Poesía

La grandeza.

Grandeza de no derrumbarte
a pesar de cargar con tu escombro
sobre la torcida espalda de tu vida,
de aguantar la cuchara en mis labios
mientras sangrabas por dentro,
sudabas tus lágrimas, y yo tenía que comer.

Grandeza de no poder amarme como querías
y llevarme hasta el último hálito de tus fuerzas
tan cerca de ti que alguna vez me pareció latirte;
grandeza de dolerte sin que me diera cuenta,
aunque ya lo supiera, aunque callara
para hacer del silencio tu mejor abrigo
después de tanto ruido rondando tu doliente cabeza.

¿Cuántas veces la herida te trajo para sí,
te hizo creer que las marcas
de los golpes que habías escondido
en la bañera valdrían la pena,
y seguiste a tu pesar en la tarea de fregar
los platos manchados con las miasmas
de tu agresor, lavar la ropa sucia de su sucio cuerpo,
y aguantar el vómito por todos nosotros?

¿Cuántas veces te volviste loca y te señalaron?

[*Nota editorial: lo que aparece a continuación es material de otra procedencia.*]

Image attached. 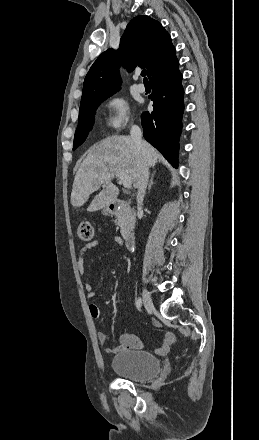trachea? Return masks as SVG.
I'll return each mask as SVG.
<instances>
[{"label": "trachea", "instance_id": "1", "mask_svg": "<svg viewBox=\"0 0 259 440\" xmlns=\"http://www.w3.org/2000/svg\"><path fill=\"white\" fill-rule=\"evenodd\" d=\"M141 76L144 77V81H148V80H147V77H146V70H143V71L141 72Z\"/></svg>", "mask_w": 259, "mask_h": 440}]
</instances>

Yo siempre vi en ti a mi madre, a mi arroyo,
al inagotable y estrecho curso de amarte,
a la emergencia de tenernos en un manantial,
a la mujer valiente que me mantuvo en alto,
a la luchadora contra el encarnizamiento
de aquello que no te atreviste a concluir:
golpearle con la fuerza de su debilidad,
abandonarlo a la confirmación de su escoria
como única consorte de su delirio.

Y no haber concebido ningún fruto de su ira,
haber dejado la vida para lo que está hecha:
para llamarse a sí misma y ser oída,
no para morir de soledad en la sordera,
no para el azar del acierto en algún despiste
de la dolencia que azuza la enfermedad.

Grandeza de haber hecho lo que pudiste,
grandeza de haber llegado hasta aquí,
grandeza de no deber perdón a nadie,
grandeza de haber dado vida sin tenerla
y, aunque derramaras sangre en el camino,
nunca fue la que nos une,
esa la contuve con mi boca en tu oído.